### Source extract
[Start of Attachment]

All spring, the news followed an ongoing battle overseas: China on one side and Internet giant Google on the other, struggling over censorship and the electronic flow of information.

Each side has had tricks up its sleeve: Google moved its search engine operations to Hong Kong in March, declaring its intention to stop censoring. But China allows its citizens to access Hong Kong sites through only a very few routes, creating impossibly slow browsing speeds.

It all seemed to be a very 21st century kind of crisis, this battle over who would control the Internet. But according to Baotong Gu, associate professor of English, the Chinese have struggled with the implications of information technology for more than 5,000 years.

Gu traces that history in his new book, From Oracle Bones to Computers: The Emergence of Writing Technologies in China, published by Parlor Press.

"The development of writing technologies is really a process of negotiation among different groups of users, including the government," he said.

Written records and printing were, in their time, also subjects of struggle, he added.

Gu writes that the Internet represents a continuation of those battles in a new form. In China, the government was and is heavily involved in building the country's online infrastructure. All of the major online media outlets - just like other Chinese media - are government-controlled.

Still, Internet chat rooms host some of the freest speech in China, according to Gu, and often the talk is on political reform.

[End of Attachment]

### Exercise instructions
Please carry the piece on China, Google and writing technologies forward from its last sentence. The records that come next have no connection to the text about China's writing technologies.

### Source information
[Start of Attachment]

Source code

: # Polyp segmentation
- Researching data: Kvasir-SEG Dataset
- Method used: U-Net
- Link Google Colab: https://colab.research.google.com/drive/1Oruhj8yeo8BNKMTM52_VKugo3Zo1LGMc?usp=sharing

[End of Attachment]

### Answer for the task
One of the stranger effects of the computer, Gu noted, was that people could suddenly write much faster than they had before.

"The Chinese typewriter was never popularized so that ordinary people could use it," he explained.

In China, typewriters had thousands of keys and thousands of characters and couldn't be used without special training. But when computers came along, writers could use a much smaller number of keys to create an infinite number of characters.

"The Chinese jumped directly from handwriting to computer typing," he said. "Professional writers, for example, were suddenly producing twice as much."

Another side effect of the online boom is that it's upending one of China's oldest cultural traditions: respect for one's elders.

"The older generation has always been considered more knowledgeable," Gu said. "But young people are adapting to computer technology more quickly, and they are getting more information from the Internet. Now, young people are sometimes considered to know more."